Even stranger: It is a government operation that is trying a creative public-private approach to the child-care dilemma. And it can't get it off the ground.
The West Los Angeles Veterans Affairs Medical Center has been struggling with different options over the years, the latest being a partnership with a private provider. The VA would supply the land for a nominal rent and the private company would build and operate the center. But after a lengthy federal procurement process that involved congressional notification, a public hearing, bidding, scoring of bids and final selection of a child-care provider, the project has stalled because the company that won the competition turned down the VA's offer.
"We worked very hard on this. It would have been wonderful," said Bonnie Olson, a psychiatrist who heads the VA center's child-care committee.
"We've been wanting to do this forever. The joke is, my kid is going to be in college before this happens," said Olson, whose 4-year-old son attends preschool.
A child-care center at or near the workplace is a wonderfully photogenic representation of a company's commitment to family-friendly policies. It gets a lot of publicity and it looks great to visiting VIPs. But despite the popular notion that such centers are popular, not that many businesses opt for them.

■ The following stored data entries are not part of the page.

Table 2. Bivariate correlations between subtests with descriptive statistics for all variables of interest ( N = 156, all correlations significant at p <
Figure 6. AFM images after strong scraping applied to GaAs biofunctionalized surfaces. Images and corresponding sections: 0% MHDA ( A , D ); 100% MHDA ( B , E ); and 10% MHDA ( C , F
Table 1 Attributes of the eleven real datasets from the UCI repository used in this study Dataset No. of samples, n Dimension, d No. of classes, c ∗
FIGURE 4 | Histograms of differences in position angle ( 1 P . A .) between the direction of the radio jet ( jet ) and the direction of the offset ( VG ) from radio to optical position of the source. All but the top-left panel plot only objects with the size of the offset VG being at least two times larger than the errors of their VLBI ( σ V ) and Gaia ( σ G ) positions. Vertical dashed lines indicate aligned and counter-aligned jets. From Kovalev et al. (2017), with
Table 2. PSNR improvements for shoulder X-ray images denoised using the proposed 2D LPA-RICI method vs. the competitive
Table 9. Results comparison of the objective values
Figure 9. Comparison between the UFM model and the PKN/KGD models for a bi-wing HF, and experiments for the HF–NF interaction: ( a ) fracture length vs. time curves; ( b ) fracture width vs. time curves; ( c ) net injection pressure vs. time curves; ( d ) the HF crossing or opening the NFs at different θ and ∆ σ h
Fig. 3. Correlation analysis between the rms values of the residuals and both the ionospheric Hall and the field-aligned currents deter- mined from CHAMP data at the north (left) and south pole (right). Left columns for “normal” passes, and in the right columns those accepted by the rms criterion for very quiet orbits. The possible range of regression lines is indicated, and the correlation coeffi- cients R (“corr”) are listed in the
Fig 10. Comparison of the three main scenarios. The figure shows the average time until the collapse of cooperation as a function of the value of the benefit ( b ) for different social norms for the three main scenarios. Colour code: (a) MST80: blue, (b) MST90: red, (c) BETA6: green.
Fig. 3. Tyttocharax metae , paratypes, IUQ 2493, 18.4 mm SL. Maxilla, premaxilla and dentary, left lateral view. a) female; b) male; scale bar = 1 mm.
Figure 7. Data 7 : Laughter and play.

To be sure, there are thousands of lovely child-care centers operated by corporations on or near their work sites. They go a long way toward making employees happy, reducing absenteeism and improving productivity.
But as corporate policies catering to working parents have mushroomed during the last several years, the proportion of employers offering child-care centers has not.
A 1990 survey by the Hewitt Associates benefits consulting firm found that 64% of employers offered some kind of child-care benefit for employees, but only 9% of companies with child-care benefits operated or participated in an on-site or near-site center.
Five years later, a survey found that child-care benefits were offered by 85% of those polled. But the percentage participating in child-care centers was virtually the same (10%).
"Most companies are trying to appeal to a wide cross-section of their employee population," said Christine Seltz, a spokeswoman for Hewitt Associates of Lincolnshire, Ill. "If you've got a 10-year-old, a child-care center is not going to do you a whit of good."
Some employers doubt their workers would be willing to lug small children daily into busy downtown areas, for example, and so are more likely to try other benefits such as dependent-care accounts and referral services, Seltz said.
After the Northridge earthquake in January 1994, the VA bureaucracy picked up the pace on the project for West Los Angeles and for another center at the Sepulveda VA. The centers would probably be used not only by VA employees, but by workers for other nearly employers. But in March, the preferred provider, Kindercare Learning Centers of Montgomery, Ala., notified the VA that it had decided not to participate.
Jay Tasset, director of the Kindercare at Work division, which provides workplace child care, said Kindercare determined that the demographics in the areas surrounding the two proposed centers did not meet the internal standards of the fast-growing company. Kindercare wanted the VA to guarantee that a certain number of the slots would be filled, and the VA would not provide that guarantee, he said.
"If the fit were right, we would love to do business with the VA," Tasset said. "It's not them, it's the area."
A VA spokesman said the project is not dead. Negotiations will begin soon with other child-care providers who submitted bids.
Olson said she is "very sympathetic to the fact that most people can't afford child care. . . . You really have to lie, cheat, steal and know somebody to get your kid into preschool. This is very close to my heart. We will find a way to do this."